Bareksa.com – Badan Pusat Statistik (BPS) mencatat ekonomi Indonesia pada triwulan II 2017 tumbuh sebesar 5,01 persen (year on year), Secara kumulatif, pertumbuhan ekonomi pada Januari - Juni atau semester I 2017 mencapai 5,01 persen.
Namun, konsumsi rumah tangga yang merupakan penopang pertumbuhan ekonomi Indonesia, hanya tumbuh 4,94 persen, lebih rendah dibandingkan dengan periode yang sama di tahun lalu yang bertumbuh 5,07 persen.
Grafik : Perbandingan Pertumbuhan Konsumsi Rumah Tangga (yoy)

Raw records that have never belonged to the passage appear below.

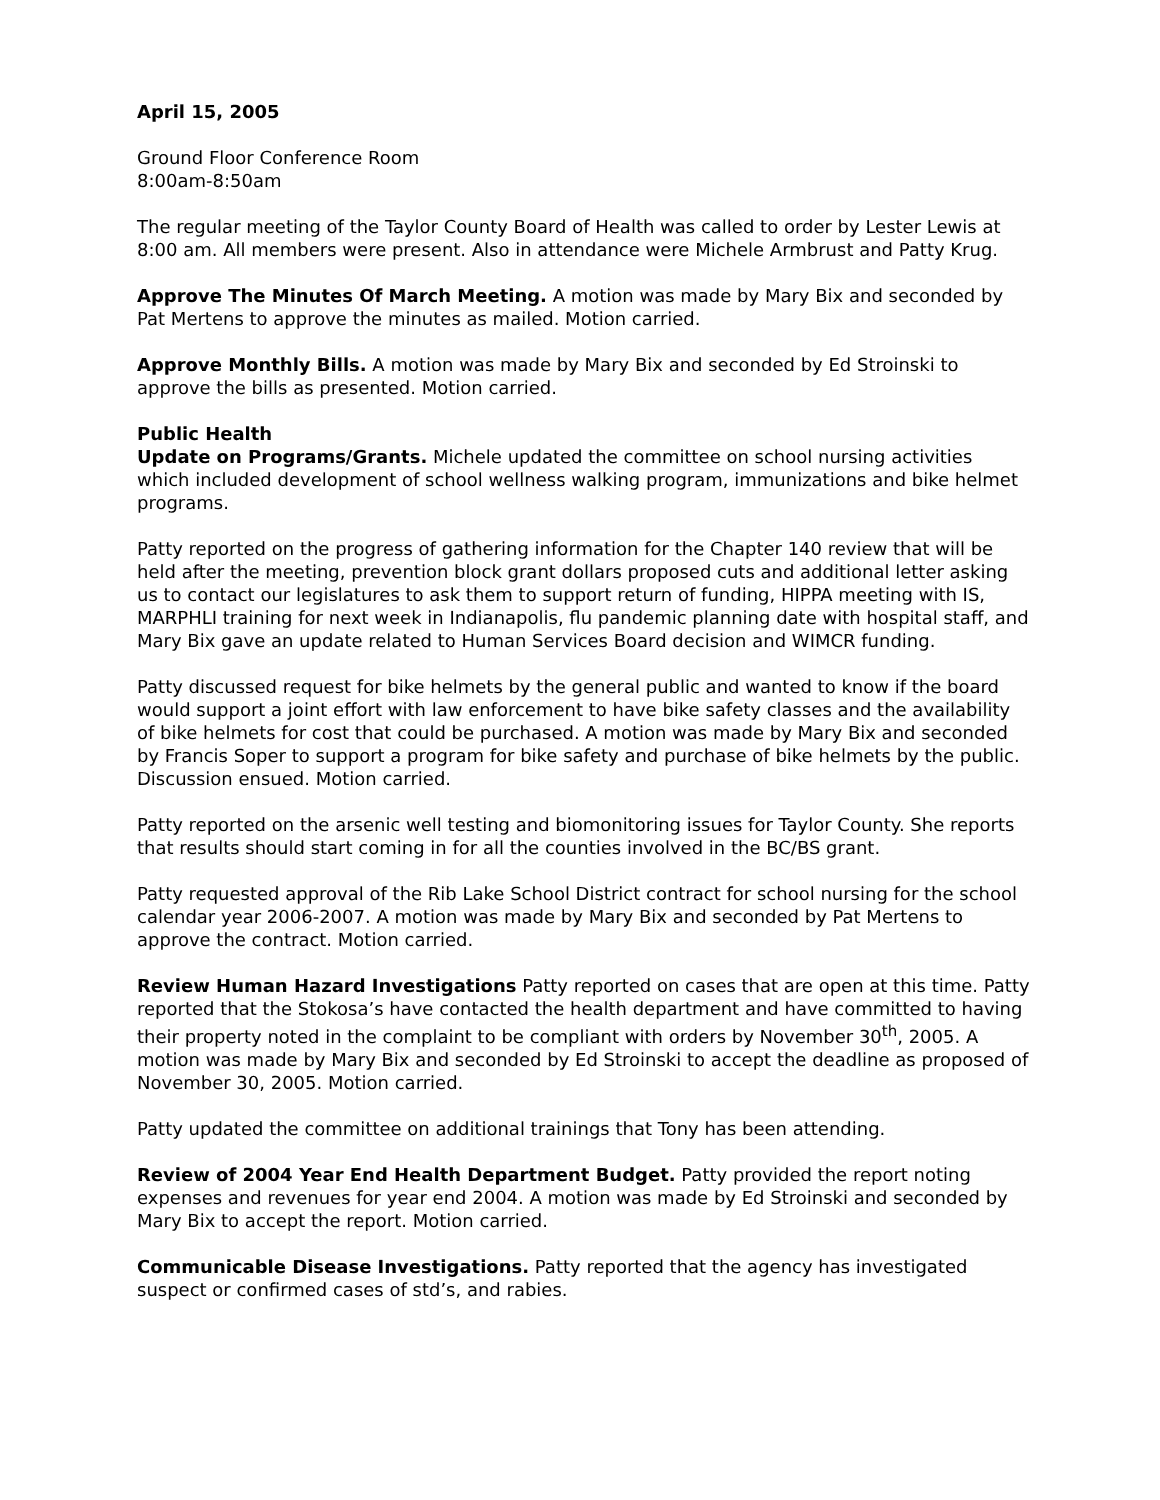April 15, 2005
Ground Floor Conference Room
8:00am-8:50am
The regular meeting of the Taylor County Board of Health was called to order by Lester Lewis at 8:00 am. All members were present. Also in attendance were Michele Armbrust and Patty Krug.
Approve The Minutes Of March Meeting. A motion was made by Mary Bix and seconded by Pat Mertens to approve the minutes as mailed. Motion carried.
Approve Monthly Bills. A motion was made by Mary Bix and seconded by Ed Stroinski to approve the bills as presented. Motion carried.
Public Health
Update on Programs/Grants. Michele updated the committee on school nursing activities which included development of school wellness walking program, immunizations and bike helmet programs.
Patty reported on the progress of gathering information for the Chapter 140 review that will be held after the meeting, prevention block grant dollars proposed cuts and additional letter asking us to contact our legislatures to ask them to support return of funding, HIPPA meeting with IS, MARPHLI training for next week in Indianapolis, flu pandemic planning date with hospital staff, and Mary Bix gave an update related to Human Services Board decision and WIMCR funding.
Patty discussed request for bike helmets by the general public and wanted to know if the board would support a joint effort with law enforcement to have bike safety classes and the availability of bike helmets for cost that could be purchased. A motion was made by Mary Bix and seconded by Francis Soper to support a program for bike safety and purchase of bike helmets by the public. Discussion ensued. Motion carried.
Patty reported on the arsenic well testing and biomonitoring issues for Taylor County. She reports that results should start coming in for all the counties involved in the BC/BS grant.
Patty requested approval of the Rib Lake School District contract for school nursing for the school calendar year 2006-2007. A motion was made by Mary Bix and seconded by Pat Mertens to approve the contract. Motion carried.
Review Human Hazard Investigations Patty reported on cases that are open at this time. Patty reported that the Stokosa’s have contacted the health department and have committed to having their property noted in the complaint to be compliant with orders by November 30<sup>th</sup>, 2005. A motion was made by Mary Bix and seconded by Ed Stroinski to accept the deadline as proposed of November 30, 2005. Motion carried.
Patty updated the committee on additional trainings that Tony has been attending.
Review of 2004 Year End Health Department Budget. Patty provided the report noting expenses and revenues for year end 2004. A motion was made by Ed Stroinski and seconded by Mary Bix to accept the report. Motion carried.
Communicable Disease Investigations. Patty reported that the agency has investigated suspect or confirmed cases of std’s, and rabies.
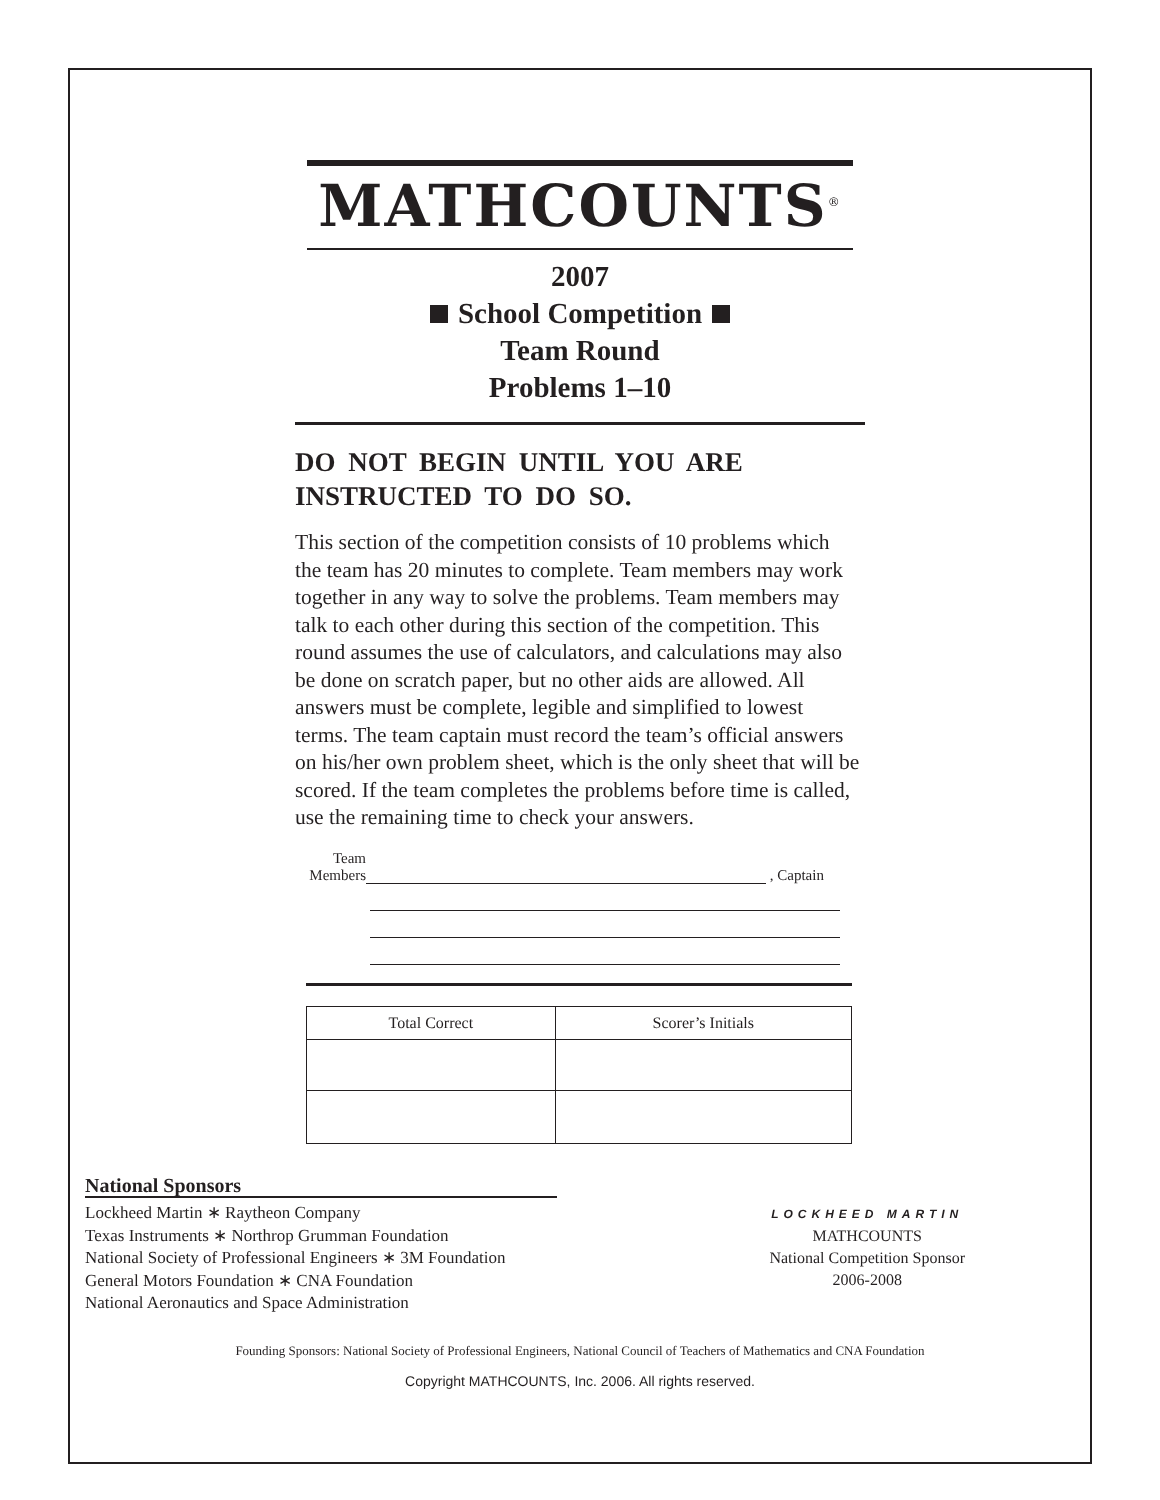MATHCOUNTS<sup>®</sup>
2007
School Competition
Team Round
Problems 1–10
DO NOT BEGIN UNTIL YOU ARE INSTRUCTED TO DO SO.
This section of the competition consists of 10 problems which the team has 20 minutes to complete. Team members may work together in any way to solve the problems. Team members may talk to each other during this section of the competition. This round assumes the use of calculators, and calculations may also be done on scratch paper, but no other aids are allowed. All answers must be complete, legible and simplified to lowest terms. The team captain must record the team’s official answers on his/her own problem sheet, which is the only sheet that will be scored. If the team completes the problems before time is called, use the remaining time to check your answers.
Team
Members
, Captain
| Total Correct | Scorer’s Initials |
| --- | --- |
National Sponsors
Lockheed Martin ∗ Raytheon Company
Texas Instruments ∗ Northrop Grumman Foundation
National Society of Professional Engineers ∗ 3M Foundation
General Motors Foundation ∗ CNA Foundation
National Aeronautics and Space Administration
LOCKHEED MARTIN
MATHCOUNTS
National Competition Sponsor
2006-2008
Founding Sponsors: National Society of Professional Engineers, National Council of Teachers of Mathematics and CNA Foundation
Copyright MATHCOUNTS, Inc. 2006. All rights reserved.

Sumber : BPS, diolah Bareksa
Konsumsi rumah tangga masih menjadi sorotan para ekonom di mana komponen tersebut masih menjadi penopang pertumbuhan ekonomi Indonesia dengan kontribusi mencapai 55 persen. Sebab komponen tersebut masih mempunyai tren yang cenderung menurun di setiap kuartalnya, meski secara keseluruhan perekonomian Indonesia masih tumbuh di atas 5 persen.
Tabel : Kontribusi Komponen terhadap PDB
Sumber : BPS, diolah Bareksa
Selain konsumsi rumah tangga, indikator pengeluaran belanja pemerintah juga tak cukup baik. Hal ini yang juga diamati oleh para ekonom, di mana kontribusinya menurun 0,15 persen terhadap pertumbuhan PDB.
Mengutip DetikFinance, Rizal Ramli yang merupakan Mantan Menteri Koordinator Kemaritiman menilai pemerintah telah salah jalan dalam mengambil keputusan soal fiskal, sehingga menyebabkan ekonomi Indonesia cenderung stagnan. Apalagi dengan kondisi konsumsi rumah tangga yang berada dalam tren penurunan.
Ini tergambar dari penjualan sepeda motor yang turun 5 persen, konsumsi listrik tumbuh 2 persen dari yang biasanya 9 persen dan penjualan semen dari 10 persen menjadi 3 persen.
Rizal menuturkan, pemerintah tak punya banyak ruang dalam alokasi belanja produktif, meskipun sudah memangkas subsidi energi. Pemerintah harus menyelesaikan prioritas utama dengan membayar pokok dan bunga utang sekitar Rp 512 triliun untuk periode 2017. Sementara dana infrastruktur hanya sebesar Rp 387 triliun.
"Tidak ada kreativitas untuk mengurangi beban utang dengan cara seperti debt-to-nature swap, loan swap," ujarnya.
Di sisi lain, kata Rizal, kalangan dunia usaha dibuat tidak nyaman dengan agresivitas Direktorat Jenderal Pajak (Ditjen Pajak). Sehingga tidak banyak kegiatan ekspansi oleh perusahaan di dalam negeri, maupun investasi baru.
"Di negara yang lebih canggih pengelolaan makroekonominya, mereka longgarkan fiskal, pajak dan moneter ketika ekonomi slowdown. Nanti kalau sudah membaik, baru diuber," kata Rizal.